How We Interact with Students Matters

It’s hard for me to distinguish among the many traumatic events that I experienced in grad school which was the most traumatic. But thus far, it was probably the interaction I had with the professor in my seminar class. In the middle of one particular class, I had an emotional flashback so overwhelming that I left the room and didn’t return until class was over. I didn’t feel safe returning, and I felt deeply ashamed of being so emotional in front of my classmates. On my way out of the building, I saw my professor and knew he wasn’t going to allow me to simply go on my way, which I desperately wanted. He walked up to me and started demanding answers about what happened to me, answers he wasn’t prepared to receive. My response was this, “I can’t talk about this right now. I just calmed down.” He totally ignored my request and continued questioning me, pushing his agenda which had nothing to do with my well-being. When he was done talking, he instructed me to thank my classmate for collecting my belongings and turned on his heel and walked away.

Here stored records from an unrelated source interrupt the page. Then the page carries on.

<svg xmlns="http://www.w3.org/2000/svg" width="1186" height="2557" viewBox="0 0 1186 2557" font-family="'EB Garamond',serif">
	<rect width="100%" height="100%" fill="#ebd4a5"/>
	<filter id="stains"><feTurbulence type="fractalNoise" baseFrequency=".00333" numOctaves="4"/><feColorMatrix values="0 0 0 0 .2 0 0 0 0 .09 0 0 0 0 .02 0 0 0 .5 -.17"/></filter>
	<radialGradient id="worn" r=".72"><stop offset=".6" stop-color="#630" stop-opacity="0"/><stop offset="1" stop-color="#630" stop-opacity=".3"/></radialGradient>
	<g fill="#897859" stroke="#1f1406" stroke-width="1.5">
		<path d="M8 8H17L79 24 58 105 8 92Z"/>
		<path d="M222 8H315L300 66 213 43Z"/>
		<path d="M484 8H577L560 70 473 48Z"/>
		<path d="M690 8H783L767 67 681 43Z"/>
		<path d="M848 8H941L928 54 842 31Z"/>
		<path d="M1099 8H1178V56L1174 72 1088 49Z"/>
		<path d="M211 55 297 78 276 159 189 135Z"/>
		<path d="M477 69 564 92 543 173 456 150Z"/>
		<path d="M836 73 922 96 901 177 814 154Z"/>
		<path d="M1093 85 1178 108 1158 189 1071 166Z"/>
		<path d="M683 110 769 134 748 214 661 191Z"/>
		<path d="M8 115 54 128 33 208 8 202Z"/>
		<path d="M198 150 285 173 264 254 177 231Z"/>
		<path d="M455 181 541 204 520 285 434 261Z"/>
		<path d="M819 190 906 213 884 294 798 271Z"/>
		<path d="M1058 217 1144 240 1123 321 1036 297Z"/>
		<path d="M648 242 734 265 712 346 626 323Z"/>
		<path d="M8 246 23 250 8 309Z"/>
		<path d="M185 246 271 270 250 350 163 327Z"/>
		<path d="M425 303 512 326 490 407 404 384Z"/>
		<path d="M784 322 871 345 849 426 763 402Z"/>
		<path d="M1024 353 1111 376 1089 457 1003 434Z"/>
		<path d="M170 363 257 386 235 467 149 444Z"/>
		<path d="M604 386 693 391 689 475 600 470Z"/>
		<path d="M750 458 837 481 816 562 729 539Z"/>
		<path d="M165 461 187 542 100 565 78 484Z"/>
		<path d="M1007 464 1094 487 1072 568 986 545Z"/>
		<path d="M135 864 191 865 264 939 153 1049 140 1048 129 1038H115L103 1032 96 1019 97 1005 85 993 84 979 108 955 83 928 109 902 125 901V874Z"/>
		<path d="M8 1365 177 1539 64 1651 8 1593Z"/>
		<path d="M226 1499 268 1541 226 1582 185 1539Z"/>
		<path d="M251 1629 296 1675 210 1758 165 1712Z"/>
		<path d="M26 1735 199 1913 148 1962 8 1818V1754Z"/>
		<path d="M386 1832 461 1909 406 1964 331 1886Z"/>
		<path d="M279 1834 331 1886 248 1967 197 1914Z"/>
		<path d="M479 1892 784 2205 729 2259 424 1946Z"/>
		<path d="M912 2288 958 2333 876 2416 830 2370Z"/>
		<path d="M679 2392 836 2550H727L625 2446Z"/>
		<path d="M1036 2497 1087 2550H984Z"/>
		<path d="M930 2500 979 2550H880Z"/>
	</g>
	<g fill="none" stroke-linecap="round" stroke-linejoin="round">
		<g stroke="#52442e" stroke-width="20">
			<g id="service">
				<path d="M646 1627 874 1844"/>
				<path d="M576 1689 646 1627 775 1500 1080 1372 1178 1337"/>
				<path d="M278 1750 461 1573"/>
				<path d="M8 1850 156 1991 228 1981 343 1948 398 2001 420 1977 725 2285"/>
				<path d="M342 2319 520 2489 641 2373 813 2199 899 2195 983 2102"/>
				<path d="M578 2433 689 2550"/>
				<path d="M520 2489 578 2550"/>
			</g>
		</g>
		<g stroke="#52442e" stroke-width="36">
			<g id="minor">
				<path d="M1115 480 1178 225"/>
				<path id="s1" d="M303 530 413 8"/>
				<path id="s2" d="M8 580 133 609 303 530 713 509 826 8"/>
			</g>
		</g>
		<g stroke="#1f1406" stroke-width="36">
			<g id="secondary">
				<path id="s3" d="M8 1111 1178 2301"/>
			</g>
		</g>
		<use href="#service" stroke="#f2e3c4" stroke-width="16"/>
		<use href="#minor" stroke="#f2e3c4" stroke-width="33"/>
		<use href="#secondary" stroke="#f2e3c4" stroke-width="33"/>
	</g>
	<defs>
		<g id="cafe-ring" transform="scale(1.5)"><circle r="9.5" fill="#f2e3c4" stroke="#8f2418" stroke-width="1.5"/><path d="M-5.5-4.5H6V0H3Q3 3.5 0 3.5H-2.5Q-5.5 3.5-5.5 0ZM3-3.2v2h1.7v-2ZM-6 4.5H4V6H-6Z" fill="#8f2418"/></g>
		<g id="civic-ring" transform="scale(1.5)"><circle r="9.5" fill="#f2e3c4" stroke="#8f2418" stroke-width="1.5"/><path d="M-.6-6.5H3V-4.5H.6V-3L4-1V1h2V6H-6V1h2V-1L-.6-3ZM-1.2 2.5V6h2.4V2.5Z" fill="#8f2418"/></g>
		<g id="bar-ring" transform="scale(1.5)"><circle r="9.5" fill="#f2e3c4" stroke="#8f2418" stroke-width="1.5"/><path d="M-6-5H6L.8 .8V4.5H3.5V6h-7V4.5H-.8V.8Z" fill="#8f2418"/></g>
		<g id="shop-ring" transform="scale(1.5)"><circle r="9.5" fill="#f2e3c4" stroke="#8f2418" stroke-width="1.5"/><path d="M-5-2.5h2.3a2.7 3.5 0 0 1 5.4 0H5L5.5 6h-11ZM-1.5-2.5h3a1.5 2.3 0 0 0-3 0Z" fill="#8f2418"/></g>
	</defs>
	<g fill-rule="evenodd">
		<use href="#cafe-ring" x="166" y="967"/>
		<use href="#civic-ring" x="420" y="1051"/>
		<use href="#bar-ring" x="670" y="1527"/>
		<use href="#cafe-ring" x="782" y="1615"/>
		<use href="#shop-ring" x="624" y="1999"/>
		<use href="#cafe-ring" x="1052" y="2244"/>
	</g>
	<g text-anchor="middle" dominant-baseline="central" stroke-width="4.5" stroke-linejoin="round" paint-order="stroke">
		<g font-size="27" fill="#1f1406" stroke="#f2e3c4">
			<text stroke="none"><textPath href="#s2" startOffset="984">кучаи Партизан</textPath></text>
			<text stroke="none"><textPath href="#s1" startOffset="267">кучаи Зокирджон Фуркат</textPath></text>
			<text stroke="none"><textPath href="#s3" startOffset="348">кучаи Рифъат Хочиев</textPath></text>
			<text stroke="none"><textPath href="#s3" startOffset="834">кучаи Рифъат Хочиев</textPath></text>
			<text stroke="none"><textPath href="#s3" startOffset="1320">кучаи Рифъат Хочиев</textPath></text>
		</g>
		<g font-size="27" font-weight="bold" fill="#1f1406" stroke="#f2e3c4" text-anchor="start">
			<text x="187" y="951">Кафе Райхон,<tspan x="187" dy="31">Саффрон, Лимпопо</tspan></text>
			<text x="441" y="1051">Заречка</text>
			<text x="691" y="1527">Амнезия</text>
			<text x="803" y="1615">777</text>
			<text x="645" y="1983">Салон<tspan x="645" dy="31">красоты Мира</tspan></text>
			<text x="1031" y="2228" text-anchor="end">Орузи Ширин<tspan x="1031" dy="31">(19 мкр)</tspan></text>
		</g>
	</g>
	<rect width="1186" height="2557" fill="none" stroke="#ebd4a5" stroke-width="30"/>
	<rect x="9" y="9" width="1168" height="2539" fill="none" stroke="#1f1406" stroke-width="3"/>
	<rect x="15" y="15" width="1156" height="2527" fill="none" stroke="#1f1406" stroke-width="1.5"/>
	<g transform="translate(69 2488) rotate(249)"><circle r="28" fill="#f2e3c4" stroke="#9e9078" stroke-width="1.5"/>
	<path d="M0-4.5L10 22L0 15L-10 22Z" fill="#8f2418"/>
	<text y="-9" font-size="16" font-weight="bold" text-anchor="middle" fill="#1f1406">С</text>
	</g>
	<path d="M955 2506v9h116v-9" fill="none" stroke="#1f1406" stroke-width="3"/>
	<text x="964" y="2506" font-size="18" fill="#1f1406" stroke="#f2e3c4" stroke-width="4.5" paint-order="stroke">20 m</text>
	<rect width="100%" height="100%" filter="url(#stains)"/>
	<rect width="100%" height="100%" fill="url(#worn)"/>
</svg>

I never expected to be retraumatized in grad school in this way. This was naïve, of course. I did expect to interact with more enlightened educators. However, several of the men teaching in my program pushed me when I should have not been pushed. They pushed me when I explicitly told them not to. When you hold the seat of power, it doesn’t appear to serve you to respect the dignity and humanity of those with lesser power under your influence. These men could have made better choices. Choices that didn’t diminish me. Choices that wouldn’t have left an internal mark that will stay with me indefinitely.

As educators, we are responsible for not causing harm to our students. If we are, then we’re doing it wrong. As much as wish it weren’t true, I’m sure I have hurt students. As a more experienced teacher, a researcher in trauma and someone who lives with the effects of trauma, I know more now than I did. In the future, I hope never to retraumatize someone the way trauma is so freely handed out without thought for how the consequences are received.

I don’t remember what the initiating event was with that seminar professor. But I remember how he treated me afterward and how I felt when he left me standing there alone in the middle of the courtyard. At the very least, when someone sets a boundary, hold on to your agenda and do your best to respect their request. Choose to be kind.